- [INPUT DATA]:
┏━━

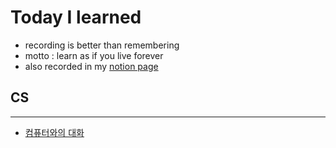 # Today I learned

- recording is better than remembering
- motto : learn as if you live forever
- also recorded in my [notion page](https://www.notion.so/Today-I-Learned-fa7ed9a83a5e4f598fce67541c3b2cf2)
  <br>

## CS

---

- [컴퓨터와의 대화](https://github.com/hayoung-jeremy/TIL/blob/main/CS/computer_lang.md)

<br>
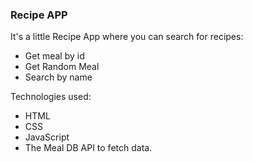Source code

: ### Recipe APP

It's a little Recipe App where you can search for recipes:

- Get meal by id 
- Get Random Meal
- Search by name

Technologies used:
- HTML
- CSS
- JavaScript
- The Meal DB API to fetch data.
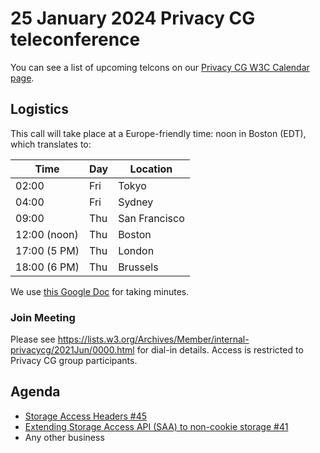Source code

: # 25 January 2024 Privacy CG teleconference

You can see a list of upcoming telcons on our [Privacy CG W3C Calendar page](https://www.w3.org/groups/cg/privacycg/calendar).

## Logistics

This call will take place at a Europe-friendly time: noon in Boston (EDT), which translates to:

| Time         | Day    | Location      |
| ------------ | ------ | ------------- |
| 02:00        | Fri | Tokyo         |
| 04:00        | Fri | Sydney        |
| 09:00        | Thu | San Francisco |
| 12:00 (noon) | Thu | Boston        |
| 17:00 (5 PM) | Thu | London        |
| 18:00 (6 PM) | Thu | Brussels      |

We use [this Google Doc](https://docs.google.com/document/d/1DZEhS1UHJ1PKxt5ZwKmn5LZ4bo10UFyNXeLp2dUuzRM/edit#) for taking minutes.

### Join Meeting

Please see https://lists.w3.org/Archives/Member/internal-privacycg/2021Jun/0000.html for dial-in details. Access is restricted to Privacy CG group participants.

## Agenda

* [Storage Access Headers #45](https://github.com/privacycg/proposals/issues/45)
* [Extending Storage Access API (SAA) to non-cookie storage #41](https://github.com/privacycg/proposals/issues/41)
* Any other business
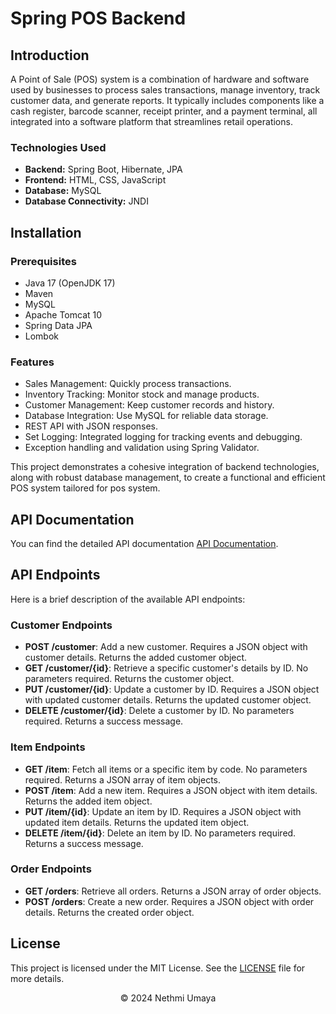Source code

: # Spring POS Backend

## Introduction

A Point of Sale (POS) system is a combination of hardware and software used by businesses to process sales transactions, manage inventory, track customer data, and generate reports. It typically includes components like a cash register, barcode scanner, receipt printer, and a payment terminal, all integrated into a software platform that streamlines retail operations.

### Technologies Used

- **Backend:** Spring Boot, Hibernate, JPA
- **Frontend:** HTML, CSS, JavaScript
- **Database:** MySQL
- **Database Connectivity:** JNDI

## Installation

### Prerequisites

- Java 17 (OpenJDK 17)
- Maven
- MySQL
- Apache Tomcat 10
- Spring Data JPA
- Lombok

### Features

- Sales Management: Quickly process transactions.
- Inventory Tracking: Monitor stock and manage products.
- Customer Management: Keep customer records and history.
- Database Integration: Use MySQL for reliable data storage.
- REST API with JSON responses.
- Set Logging: Integrated logging for tracking events and debugging.
- Exception handling and validation using Spring Validator.

This project demonstrates a cohesive integration of  backend technologies, along with robust database management, to create a functional and efficient POS system tailored for pos system.

## API Documentation

You can find the detailed API documentation [API Documentation](https://documenter.getpostman.com/view/35386291/2sAXxTcAa3).

## API Endpoints

Here is a brief description of the available API endpoints:

### Customer Endpoints

- **POST /customer**: Add a new customer. Requires a JSON object with customer details. Returns the added customer object.
- **GET /customer/{id}**: Retrieve a specific customer's details by ID. No parameters required. Returns the customer object.
- **PUT /customer/{id}**: Update a customer by ID. Requires a JSON object with updated customer details. Returns the updated customer object.
- **DELETE /customer/{id}**: Delete a customer by ID. No parameters required. Returns a success message.

### Item Endpoints

- **GET /item**: Fetch all items or a specific item by code. No parameters required. Returns a JSON array of item objects.
- **POST /item**: Add a new item. Requires a JSON object with item details. Returns the added item object.
- **PUT /item/{id}**: Update an item by ID. Requires a JSON object with updated item details. Returns the updated item object.
- **DELETE /item/{id}**: Delete an item by ID. No parameters required. Returns a success message.

### Order Endpoints

- **GET /orders**: Retrieve all orders. Returns a JSON array of order objects.
- **POST /orders**: Create a new order. Requires a JSON object with order details. Returns the created order object.

## License

This project is licensed under the MIT License. See the [LICENSE](LICENSE.md) file for more details.

<p align="center">
  &copy; 2024 Nethmi Umaya
</p>
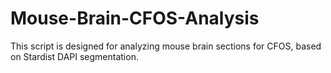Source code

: # Mouse-Brain-CFOS-Analysis
This script is designed for analyzing mouse brain sections for CFOS, based on Stardist DAPI segmentation.
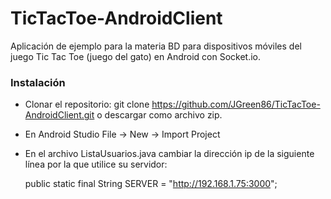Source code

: # TicTacToe-AndroidClient
Aplicación de ejemplo para la materia BD para dispositivos móviles del juego Tic Tac Toe (juego del gato) en Android con Socket.io.

### Instalación

* Clonar el repositorio: git clone https://github.com/JGreen86/TicTacToe-AndroidClient.git  o descargar como archivo zip.
* En Android Studio File -> New -> Import Project
* En el archivo ListaUsuarios.java cambiar la dirección ip de la siguiente línea por la que utilice su servidor:

    public static final String SERVER = "http://192.168.1.75:3000";
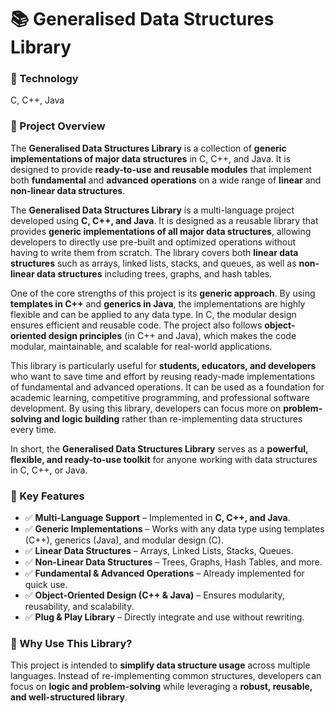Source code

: # 📚 Generalised Data Structures Library

### 🔹 Technology

C, C++, Java

### 🔹 Project Overview

The **Generalised Data Structures Library** is a collection of **generic implementations of major data structures** in C, C++, and Java. It is designed to provide **ready-to-use and reusable modules** that implement both **fundamental** and **advanced operations** on a wide range of **linear** and **non-linear data structures**.

The **Generalised Data Structures Library** is a multi-language project developed using **C, C++, and Java**. It is designed as a reusable library that provides **generic implementations of all major data structures**, allowing developers to directly use pre-built and optimized operations without having to write them from scratch. The library covers both **linear data structures** such as arrays, linked lists, stacks, and queues, as well as **non-linear data structures** including trees, graphs, and hash tables.

One of the core strengths of this project is its **generic approach**. By using **templates in C++** and **generics in Java**, the implementations are highly flexible and can be applied to any data type. In C, the modular design ensures efficient and reusable code. The project also follows **object-oriented design principles** (in C++ and Java), which makes the code modular, maintainable, and scalable for real-world applications.

This library is particularly useful for **students, educators, and developers** who want to save time and effort by reusing ready-made implementations of fundamental and advanced operations. It can be used as a foundation for academic learning, competitive programming, and professional software development. By using this library, developers can focus more on **problem-solving and logic building** rather than re-implementing data structures every time.

In short, the **Generalised Data Structures Library** serves as a **powerful, flexible, and ready-to-use toolkit** for anyone working with data structures in C, C++, or Java.

### 🔹 Key Features

* ✅ **Multi-Language Support** – Implemented in **C, C++, and Java**.
* ✅ **Generic Implementations** – Works with any data type using templates (C++), generics (Java), and modular design (C).
* ✅ **Linear Data Structures** – Arrays, Linked Lists, Stacks, Queues.
* ✅ **Non-Linear Data Structures** – Trees, Graphs, Hash Tables, and more.
* ✅ **Fundamental & Advanced Operations** – Already implemented for quick use.
* ✅ **Object-Oriented Design (C++ & Java)** – Ensures modularity, reusability, and scalability.
* ✅ **Plug & Play Library** – Directly integrate and use without rewriting.

### 🔹 Why Use This Library?

This project is intended to **simplify data structure usage** across multiple languages. Instead of re-implementing common structures, developers can focus on **logic and problem-solving** while leveraging a **robust, reusable, and well-structured library**.
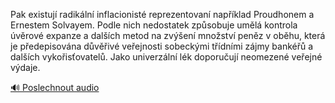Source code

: 
Pak existují radikální inflacionisté reprezentovaní například Proudhonem a Ernestem Solvayem. Podle nich nedostatek způsobuje umělá kontrola úvěrové expanze a dalších metod na zvýšení množství peněz v oběhu, která je předepisována důvěřivé veřejnosti sobeckými třídními zájmy bankéřů a dalších vykořisťovatelů. Jako univerzální lék doporučují neomezené veřejné výdaje.

[🔊 Poslechnout audio](/data/7-paragraphs/audio/chapter_47/para_004-Pak-existuj-radikln-inflacionist-reprezentovan.mp3)
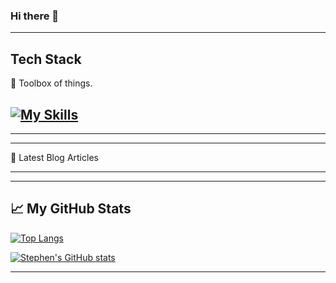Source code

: ### Hi there 👋

<!--
**wearypossum4770/wearypossum4770** is a ✨ _special_ ✨ repository because its `README.md` (this file) appears on your GitHub profile.

Here are some ideas to get you started:

- 🔭 I’m currently working on ...
- 🌱 I’m currently learning ...
- 👯 I’m looking to collaborate on ...
- 🤔 I’m looking for help with ...
- 💬 Ask me about ...
- 📫 How to reach me: ...
- 😄 Pronouns: ...
- ⚡ Fun fact: ...
-->

---
<!-- ## 🏆 Achievements -->


## Tech Stack

🧰 Toolbox of things.

[![My Skills](https://skillicons.dev/icons?perline=8&i=git,github,githubactions,gitlab,bitbucket,docker,jenkins,heroku,html,css,md,js,ts,nodejs,npm,bun,deno,py,rust,express,flask,django,actix,rocket,react,remix,nextjs,pinia,rollupjs,vite,vitest,vue,webpack,yarn,zig,sqlite,postgres,redis,rabbitmq,nginx,prisma,sequelize,latex,devto,svg,debian,linux,replit)](https://skillicons.dev)
---

---

<!-- 📺 Latest YouTube Videos -->

<!-- YOUTUBE-VIDEOS-LIST:START -->
<!-- YOUTUBE-VIDEOS-LIST:END -->

---

📘 Latest Blog Articles

<!-- BLOG-POST-LIST:START -->
<!-- BLOG-POST-LIST:END -->

<!-- ▶ -->

---

---
## &#x1f4c8; My GitHub Stats

[![Top Langs](https://github-readme-stats.vercel.app/api/top-langs/?username=wearypossum4770&hide=java,html,css&theme=radical)](https://github.com/anuraghazra/github-readme-stats)

[![Stephen's GitHub stats](https://github-readme-stats.vercel.app/api?username=wearypossum4770&theme=radical&show_icons=true&hide_border=true&count_private=true)](https://github.com/anuraghazra/github-readme-stats)

---

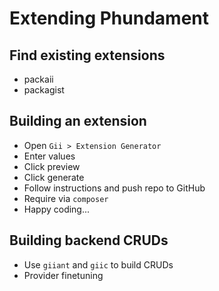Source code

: Extending Phundament
====================

Find existing extensions
------------------------

- packaii
- packagist

Building an extension
---------------------

- Open `Gii > Extension Generator`
- Enter values
- Click preview
- Click generate
- Follow instructions and push repo to GitHub
- Require via `composer`
- Happy coding...

Building backend CRUDs
----------------------

- Use `giiant` and `giic` to build CRUDs
- Provider finetuning
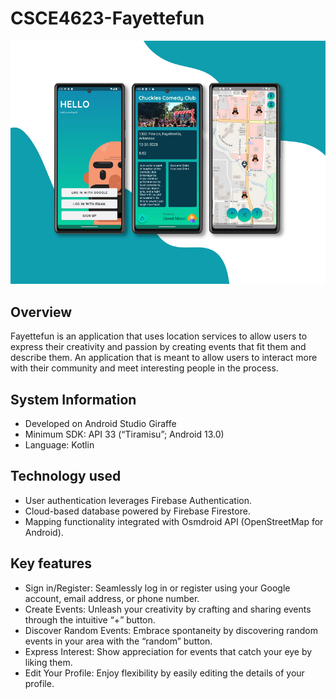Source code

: # CSCE4623-Fayettefun
![Project Screenshot](presentation.jpg)
## Overview
Fayettefun is an application that uses location services to allow users to express their creativity and passion by creating events that fit them and describe them. An application that is meant to allow users to interact more with their community and meet interesting people in the process. 
## System Information
* Developed on Android Studio Giraffe
* Minimum SDK: API 33 (“Tiramisu”; Android 13.0)
* Language: Kotlin
## Technology used
* User authentication leverages Firebase Authentication.
* Cloud-based database powered by Firebase Firestore.
* Mapping functionality integrated with Osmdroid API (OpenStreetMap for Android).
## Key features
* Sign in/Register: Seamlessly log in or register using your Google account, email address, or phone number.
* Create Events: Unleash your creativity by crafting and sharing events through the intuitive “+” button.
* Discover Random Events: Embrace spontaneity by discovering random events in your area with the “random” button.
* Express Interest: Show appreciation for events that catch your eye by liking them.
* Edit Your Profile: Enjoy flexibility by easily editing the details of your profile.
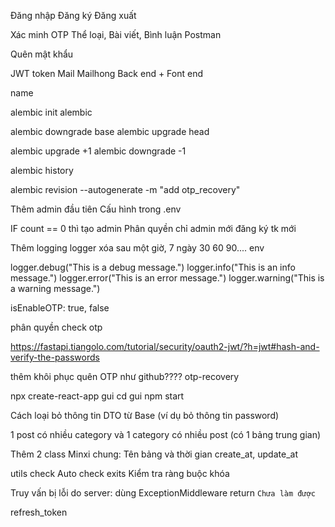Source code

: <!-- Các chức năng: -->

Đăng nhập
Đăng ký
Đăng xuất

Xác minh OTP
Thể loại, Bài viết, Bình luận
Postman
<!-- refresh token? -->

Quên mật khẩu

<!-- Lý thuyết: -->

JWT token
Mail Mailhong
Back end + Font end

name
<!-- username -->
<!-- password -->
<!-- email -->
<!-- phone -->



<!-- Sử dụng FastAPI framework (python) -->
<!-- Sử dụng method get/put/delete/post -->

<!-- Sử dụng thư viện SQLAlchemy -->
<!-- Xây dựng 3 bảng -->

<!-- Xác thực và phân quyền: -->
<!-- Thêm 1 bảng user -->
<!-- role là 1 hàng trong bảng với 2 loại "admin" và "user" -->
<!-- Password mã hóa rồi mới lưu vào database -->

<!-- Xác thực bằng jwt -->
<!-- jwt có xác thực thêm quyền của user -->
<!-- Các đầu api được phân quyền theo quyền của user -->

<!-- Phân quyền: -->
<!-- Admin all và CRUD thể loại -->
<!-- Thêm sửa xóa (posts, comment) chỉ chủ nhân -->

<!-- Sử dụng docker -->
<!-- Sử dụng mysql trong docker -->

<!-- Xử lý connect db với: -->
<!-- retry_delay: Thời gian chờ thử lại -->
<!-- retries: Số lần thử lại -->

<!-- Thêm validate: -->
<!-- dùng field_validator -->
<!-- và regex -->

<!-- Chuyển từ http sang https -->

<!-- Dùng alembic quản lý SQL -->
<!-- Quản lý SQL .v1 .v2 Migration: Dùng `alembic` -->

alembic init alembic

alembic downgrade base
alembic upgrade head

alembic upgrade +1
alembic downgrade -1

alembic history

alembic revision --autogenerate -m "add otp_recovery"

<!-- @ Muốn dùng lệnh -->
<!-- alembic upgrade head -->
<!-- trong docker nhưng db chưa khởi động -->
<!-- dùng file .sh -->

Thêm admin đầu tiên
Cấu hình trong .env

IF count == 0 thì tạo admin
Phân quyền chỉ admin mới đăng ký tk mới

<!-- @ Có dùng trực tiếp trong app/api -->
<!-- https://gist.github.com/jsmsalt/26bf25844870d59eee17997727e3a631 -->

<!-- Xử lý OTP: Dùng thư viện pyotp -->

Thêm logging logger
xóa sau một giờ, 7 ngày 30 60 90.... env

logger.debug("This is a debug message.")
logger.info("This is an info message.")
logger.error("This is an error message.")
logger.warning("This is a warning message.")

isEnableOTP: true, false

<!-- Lưu ảnh vào bảng user -->
<!-- check lại -->

phân quyền check otp

<!-- đổi login như hướng dẫn -->

https://fastapi.tiangolo.com/tutorial/security/oauth2-jwt/?h=jwt#hash-and-verify-the-passwords

<!-- @Khi đăng ký và xác thực otp thì làm sao để tự động gắn lại JWT? -->

thêm khôi phục quên OTP như github????
otp-recovery

<!-- # Thay đổi  ảnh khi quên OTP (mất điện thoại) -->

<!-- !Tạo FE -->
<!-- ################### -->

npx create-react-app gui
cd gui
npm start

<!-- !Lỗi chưa OTP tạo thể loại thì bị báo lỗi JWTT?! -->
<!-- ################### -->

<!-- Gọi API với Postman? -->

<!-- @Gọi {{baseUrl}} để lấy JWT -->

<!-- Thêm đổi mật khẩu -->
<!-- Thêm gửi email quên mật khẩu: Dùng mailhong -->

<!-- Thêm gợi ý DTO có thể dùng fAker -->

Cách loại bỏ thông tin DTO từ Base (ví dụ bỏ thông tin password)

1 post có nhiều category và 1 category có nhiều post (có 1 bảng trung gian)

Thêm 2 class Minxi chung: Tên bảng và thời gian create_at, update_at

utils check Auto check exits Kiểm tra ràng buộc khóa

Truy vấn bị lỗi do server: dùng ExceptionMiddleware return
`Chưa làm được`

<!-- @Nhưng tất cả lỗi DB đều bị return -->

<!-- Anh Đăng bảo: -->
<!-- thêm isEnableOTP: true, false -->
<!-- thêm khôi phục quên OTP như github???? -->

<!-- ẢNh base64 nên làm -->
<!-- hàm phụ hình ảnh tạo hình ảnh? -->
<!-- hàm phụ hoặc router2 -->

<!-- Tạo báo cáo -->

refresh_token
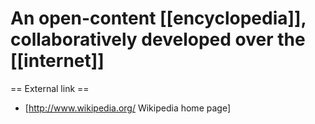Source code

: # An open-content [[encyclopedia]], collaboratively developed over the [[internet]]

== External link ==

* [http://www.wikipedia.org/ Wikipedia home page]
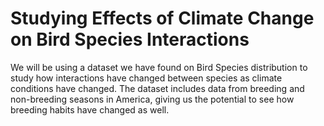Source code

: # Studying Effects of Climate Change on Bird Species Interactions

We will be using a dataset we have found on Bird Species distribution to study how interactions have changed between species as climate conditions have changed. The dataset includes data from breeding and non-breeding seasons in America, giving us the potential to see how breeding habits have changed as well.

┗━━

- [GOAL OF THE EXERCISE]: In the entries above, rewrite the lines as a numbered list, starting at the line that contains "- Sales Management: Quickly" and ending after the line that contains "## API Documentation". Leave out any blank lines.

- [EXERCISE SOLUTION]:
1. - Sales Management: Quickly process transactions.
2. - Inventory Tracking: Monitor stock and manage products.
3. - Customer Management: Keep customer records and history.
4. - Database Integration: Use MySQL for reliable data storage.
5. - REST API with JSON responses.
6. - Set Logging: Integrated logging for tracking events and debugging.
7. - Exception handling and validation using Spring Validator.
8. This project demonstrates a cohesive integration of  backend technologies, along with robust database management, to create a functional and efficient POS system tailored for pos system.
9. ## API Documentation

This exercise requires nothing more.